## [Problem description]
Pull out every line in the records below that contains the word "suitable" and copy each of those lines in full.

## [Excerpted records]
·····

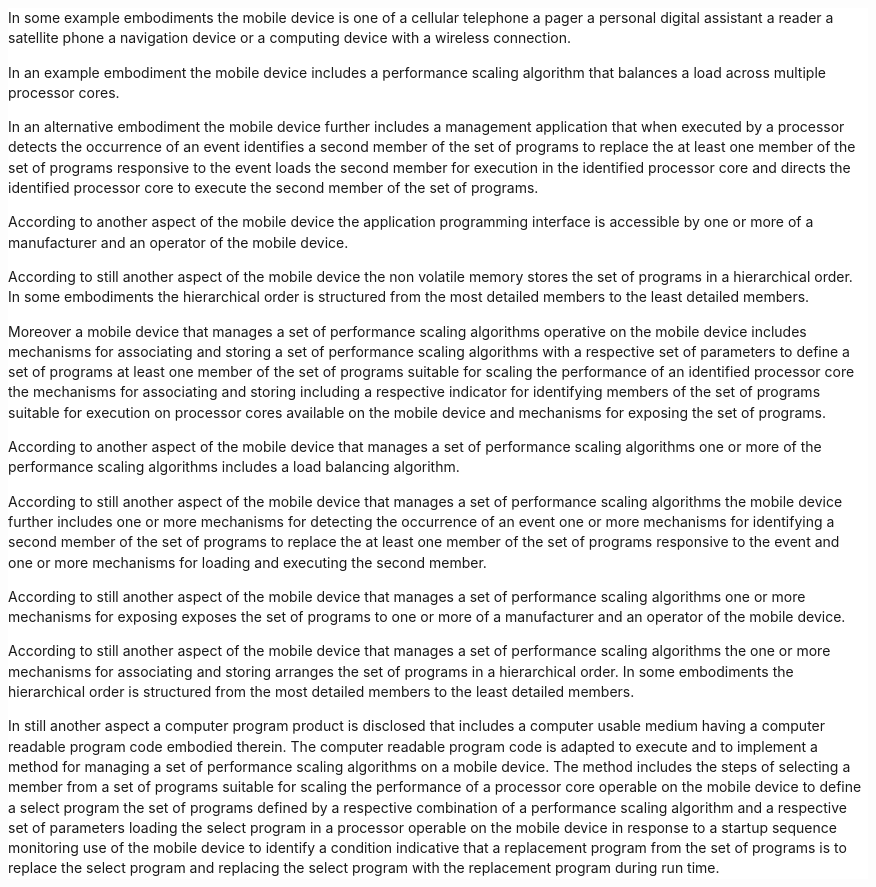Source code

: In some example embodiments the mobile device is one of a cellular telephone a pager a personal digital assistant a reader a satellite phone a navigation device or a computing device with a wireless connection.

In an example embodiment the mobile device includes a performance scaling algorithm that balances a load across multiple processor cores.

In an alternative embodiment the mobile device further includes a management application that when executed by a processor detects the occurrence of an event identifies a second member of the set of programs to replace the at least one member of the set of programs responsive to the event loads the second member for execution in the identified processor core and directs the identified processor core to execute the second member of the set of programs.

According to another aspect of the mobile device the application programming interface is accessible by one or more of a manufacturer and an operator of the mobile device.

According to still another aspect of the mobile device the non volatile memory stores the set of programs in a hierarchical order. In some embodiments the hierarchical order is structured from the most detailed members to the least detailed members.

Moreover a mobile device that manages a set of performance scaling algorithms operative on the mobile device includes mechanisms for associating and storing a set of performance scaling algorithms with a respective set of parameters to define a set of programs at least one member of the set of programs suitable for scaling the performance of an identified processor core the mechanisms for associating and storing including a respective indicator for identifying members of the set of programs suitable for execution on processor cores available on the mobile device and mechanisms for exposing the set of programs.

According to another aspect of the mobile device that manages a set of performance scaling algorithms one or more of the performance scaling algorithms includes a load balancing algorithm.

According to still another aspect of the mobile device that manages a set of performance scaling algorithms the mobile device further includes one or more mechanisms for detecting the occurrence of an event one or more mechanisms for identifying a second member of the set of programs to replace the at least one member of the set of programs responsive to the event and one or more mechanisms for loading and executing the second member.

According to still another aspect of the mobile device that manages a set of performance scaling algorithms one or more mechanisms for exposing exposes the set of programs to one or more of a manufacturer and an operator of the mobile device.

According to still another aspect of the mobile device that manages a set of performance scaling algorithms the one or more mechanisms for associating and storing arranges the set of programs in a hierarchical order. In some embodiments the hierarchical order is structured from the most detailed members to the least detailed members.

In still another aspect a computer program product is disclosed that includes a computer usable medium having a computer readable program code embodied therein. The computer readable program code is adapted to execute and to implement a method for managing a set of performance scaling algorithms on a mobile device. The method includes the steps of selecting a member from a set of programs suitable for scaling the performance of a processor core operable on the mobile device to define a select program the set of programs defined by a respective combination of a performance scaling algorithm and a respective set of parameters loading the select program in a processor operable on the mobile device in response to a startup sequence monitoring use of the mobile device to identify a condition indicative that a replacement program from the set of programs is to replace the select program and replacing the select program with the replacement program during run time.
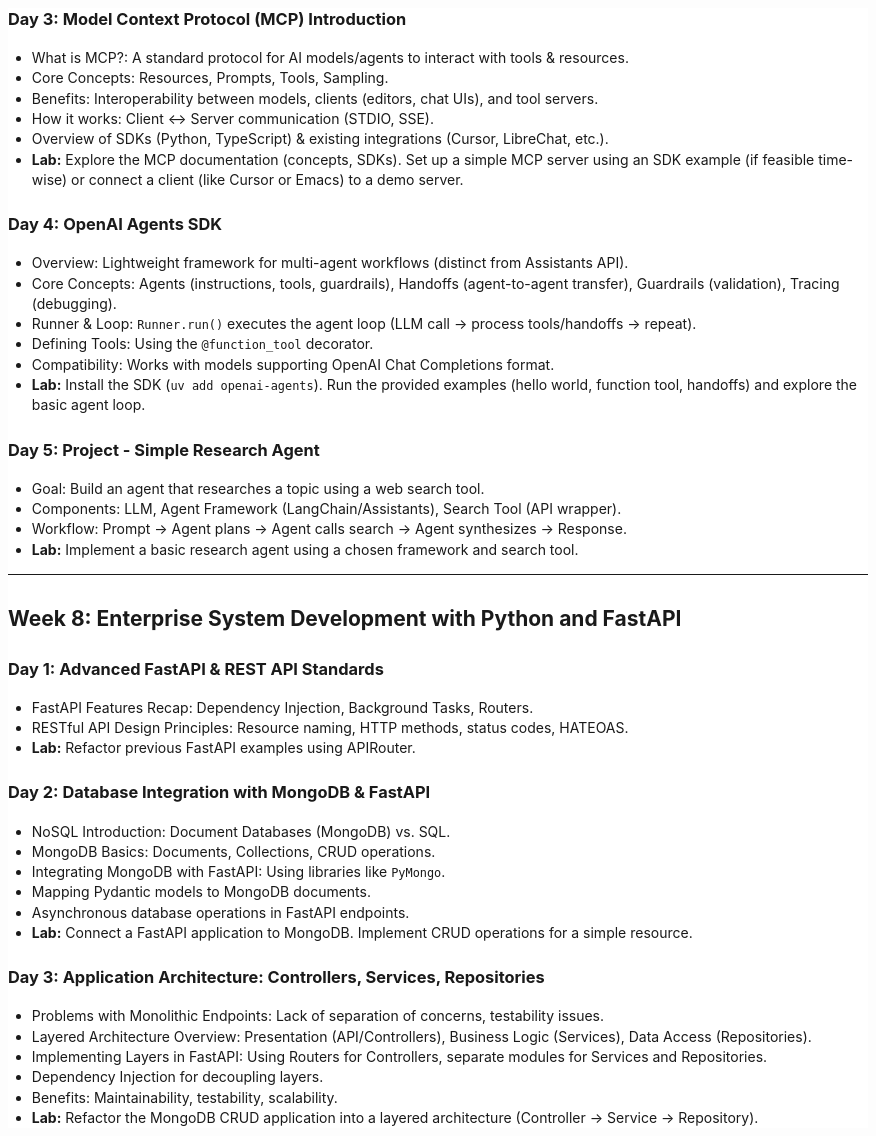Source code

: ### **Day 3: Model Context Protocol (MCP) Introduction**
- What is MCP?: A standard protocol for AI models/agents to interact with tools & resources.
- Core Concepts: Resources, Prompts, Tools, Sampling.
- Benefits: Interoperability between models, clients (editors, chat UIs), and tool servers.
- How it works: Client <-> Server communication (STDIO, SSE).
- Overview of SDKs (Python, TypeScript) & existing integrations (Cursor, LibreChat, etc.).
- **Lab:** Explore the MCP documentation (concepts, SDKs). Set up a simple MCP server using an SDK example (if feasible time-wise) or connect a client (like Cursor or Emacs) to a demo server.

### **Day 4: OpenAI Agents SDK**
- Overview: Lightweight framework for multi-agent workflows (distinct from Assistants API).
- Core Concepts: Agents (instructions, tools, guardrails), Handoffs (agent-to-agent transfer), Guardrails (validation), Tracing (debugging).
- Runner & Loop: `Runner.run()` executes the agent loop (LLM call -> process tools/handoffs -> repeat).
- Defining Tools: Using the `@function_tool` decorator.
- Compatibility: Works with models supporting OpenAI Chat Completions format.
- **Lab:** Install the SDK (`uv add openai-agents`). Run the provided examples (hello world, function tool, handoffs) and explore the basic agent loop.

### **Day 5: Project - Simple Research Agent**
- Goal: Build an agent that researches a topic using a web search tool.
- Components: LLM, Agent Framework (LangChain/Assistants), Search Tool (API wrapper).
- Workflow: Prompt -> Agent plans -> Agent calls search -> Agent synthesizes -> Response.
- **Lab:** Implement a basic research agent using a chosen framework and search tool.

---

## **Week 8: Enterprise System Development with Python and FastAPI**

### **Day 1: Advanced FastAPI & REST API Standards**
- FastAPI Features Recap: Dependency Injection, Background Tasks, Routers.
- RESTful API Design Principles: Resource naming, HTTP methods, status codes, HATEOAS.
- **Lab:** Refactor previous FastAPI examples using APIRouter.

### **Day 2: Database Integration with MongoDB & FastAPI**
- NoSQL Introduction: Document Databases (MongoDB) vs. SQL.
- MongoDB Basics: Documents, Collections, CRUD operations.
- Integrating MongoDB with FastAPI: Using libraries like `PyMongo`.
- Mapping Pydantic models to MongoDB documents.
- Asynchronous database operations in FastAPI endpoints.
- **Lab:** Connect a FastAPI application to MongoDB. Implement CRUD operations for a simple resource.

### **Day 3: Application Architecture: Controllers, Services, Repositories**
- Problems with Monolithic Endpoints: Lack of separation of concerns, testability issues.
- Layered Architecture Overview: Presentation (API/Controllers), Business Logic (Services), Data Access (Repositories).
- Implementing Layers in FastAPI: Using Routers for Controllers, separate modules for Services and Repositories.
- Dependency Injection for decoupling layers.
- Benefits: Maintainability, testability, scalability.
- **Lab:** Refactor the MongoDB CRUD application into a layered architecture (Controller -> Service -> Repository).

·····

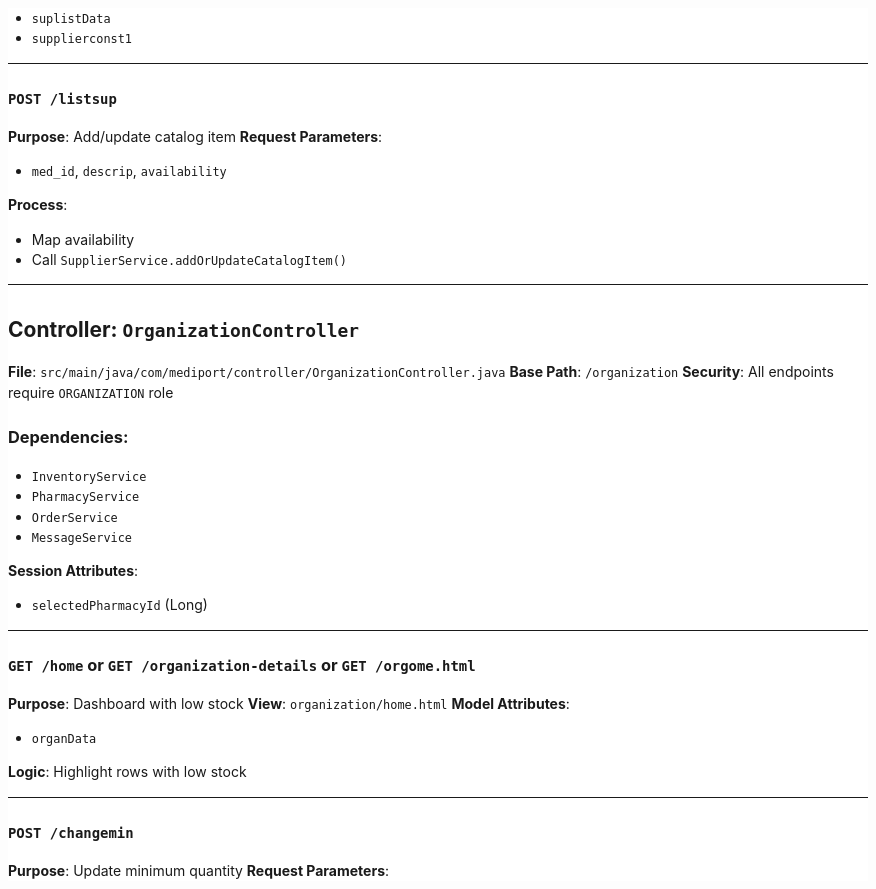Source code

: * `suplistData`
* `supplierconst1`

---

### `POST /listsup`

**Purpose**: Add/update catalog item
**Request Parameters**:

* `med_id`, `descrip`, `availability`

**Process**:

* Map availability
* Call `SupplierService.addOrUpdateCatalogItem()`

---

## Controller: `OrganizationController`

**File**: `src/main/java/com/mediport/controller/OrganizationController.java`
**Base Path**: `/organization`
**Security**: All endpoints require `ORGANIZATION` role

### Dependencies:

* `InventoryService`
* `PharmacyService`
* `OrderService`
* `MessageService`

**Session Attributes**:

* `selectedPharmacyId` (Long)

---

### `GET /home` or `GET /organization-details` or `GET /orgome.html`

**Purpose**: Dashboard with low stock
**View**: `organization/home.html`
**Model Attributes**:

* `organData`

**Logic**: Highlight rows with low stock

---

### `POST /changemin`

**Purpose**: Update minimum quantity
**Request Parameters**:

·····

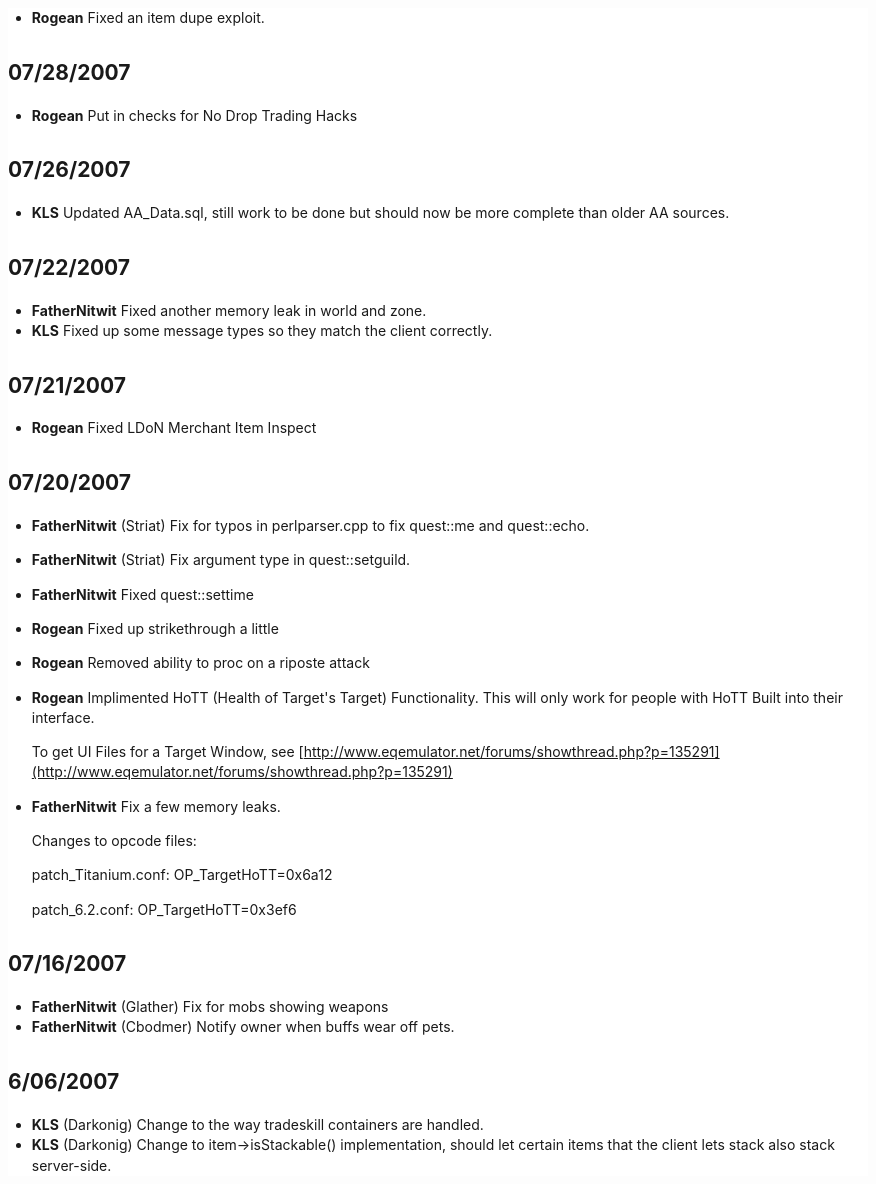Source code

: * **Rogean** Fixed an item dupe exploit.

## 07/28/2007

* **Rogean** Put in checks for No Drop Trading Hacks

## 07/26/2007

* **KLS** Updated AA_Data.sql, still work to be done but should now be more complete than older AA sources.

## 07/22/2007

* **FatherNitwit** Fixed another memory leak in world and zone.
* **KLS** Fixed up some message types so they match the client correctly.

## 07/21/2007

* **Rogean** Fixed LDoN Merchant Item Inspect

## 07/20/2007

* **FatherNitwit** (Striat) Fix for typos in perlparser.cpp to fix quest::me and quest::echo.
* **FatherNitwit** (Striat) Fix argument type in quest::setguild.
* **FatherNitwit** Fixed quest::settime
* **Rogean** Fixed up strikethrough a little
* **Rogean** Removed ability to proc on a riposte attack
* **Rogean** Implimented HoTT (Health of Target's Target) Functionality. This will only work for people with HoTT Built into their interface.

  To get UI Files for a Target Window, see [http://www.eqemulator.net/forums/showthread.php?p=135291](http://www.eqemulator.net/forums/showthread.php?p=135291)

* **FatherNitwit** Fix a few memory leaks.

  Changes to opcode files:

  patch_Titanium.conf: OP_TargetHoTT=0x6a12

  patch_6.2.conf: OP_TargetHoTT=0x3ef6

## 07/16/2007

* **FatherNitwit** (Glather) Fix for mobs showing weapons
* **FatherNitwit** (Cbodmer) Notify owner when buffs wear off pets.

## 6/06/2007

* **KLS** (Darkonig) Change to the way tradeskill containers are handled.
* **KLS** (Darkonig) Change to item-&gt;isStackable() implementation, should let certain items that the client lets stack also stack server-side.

·····

## [Solved problem]
Moreover a mobile device that manages a set of performance scaling algorithms operative on the mobile device includes mechanisms for associating and storing a set of performance scaling algorithms with a respective set of parameters to define a set of programs at least one member of the set of programs suitable for scaling the performance of an identified processor core the mechanisms for associating and storing including a respective indicator for identifying members of the set of programs suitable for execution on processor cores available on the mobile device and mechanisms for exposing the set of programs.
In still another aspect a computer program product is disclosed that includes a computer usable medium having a computer readable program code embodied therein. The computer readable program code is adapted to execute and to implement a method for managing a set of performance scaling algorithms on a mobile device. The method includes the steps of selecting a member from a set of programs suitable for scaling the performance of a processor core operable on the mobile device to define a select program the set of programs defined by a respective combination of a performance scaling algorithm and a respective set of parameters loading the select program in a processor operable on the mobile device in response to a startup sequence monitoring use of the mobile device to identify a condition indicative that a replacement program from the set of programs is to replace the select program and replacing the select program with the replacement program during run time.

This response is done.